Types of Losses Eligible for Carry Forward
- Business losses excluding speculative losses can be carried forward.
- Speculative business losses are separately tracked and carried forward.
- Capital losses (short-term and long-term) are also eligible.
- Unabsorbed depreciation is not treated as a loss but can be carried forward indefinitely.
- Loss from owning and maintaining racehorses is separately treated.
Conditions for Carry Forward
- The company must file the income tax return within the due date under section 139(1).
- The return must declare the losses to claim carry forward.
- Losses cannot be carried forward if the return is filed late.
- Continuity of business is not necessary for all loss categories.
- Some losses require continuation of shareholding pattern as per section 79.
Set-Off Rules in Subsequent Years
- Business losses can be set off only against business income.
- Speculative losses can be set off only against speculative income.
- Short-term capital losses can be set off against both short-term and long-term capital gains.

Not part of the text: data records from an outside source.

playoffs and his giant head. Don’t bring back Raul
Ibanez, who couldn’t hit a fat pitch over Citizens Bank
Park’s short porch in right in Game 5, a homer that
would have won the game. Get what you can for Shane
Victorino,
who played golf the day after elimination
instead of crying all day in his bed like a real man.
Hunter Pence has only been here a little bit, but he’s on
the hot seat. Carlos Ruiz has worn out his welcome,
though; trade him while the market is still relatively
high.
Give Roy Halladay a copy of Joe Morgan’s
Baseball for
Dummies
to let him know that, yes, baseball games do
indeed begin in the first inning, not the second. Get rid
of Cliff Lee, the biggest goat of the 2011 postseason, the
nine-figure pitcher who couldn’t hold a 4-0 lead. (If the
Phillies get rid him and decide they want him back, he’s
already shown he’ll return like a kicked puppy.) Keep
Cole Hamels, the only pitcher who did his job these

- Long-term capital losses can only be set off against long-term capital gains.
- Unabsorbed depreciation can be set off against any income except salary.
Time Limits for Carry Forward
- Business losses can be carried forward for up to 8 assessment years.

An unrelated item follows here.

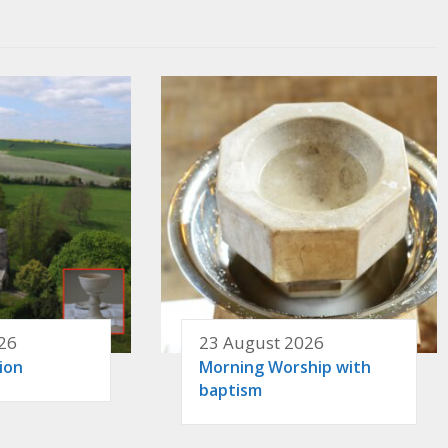
26
23 August 2026
ion
Morning Worship with
baptism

- Speculative business losses also have an 8-year carry forward limit.
- Capital losses can be carried forward for 8 years from the year of loss.
- Unabsorbed depreciation can be carried forward without any time limit.
- Losses beyond the permissible period lapse automatically.
Documentation and Compliance
- Maintain proper computation and assessment records of losses.
- Disclose carry forward amounts in income tax return forms.
- Confirm the eligible amount in Form ITR-6 schedule CFL and UD.
- Losses must be certified in the tax audit report, if applicable.
- Loss utilization should be tracked year-wise for compliance.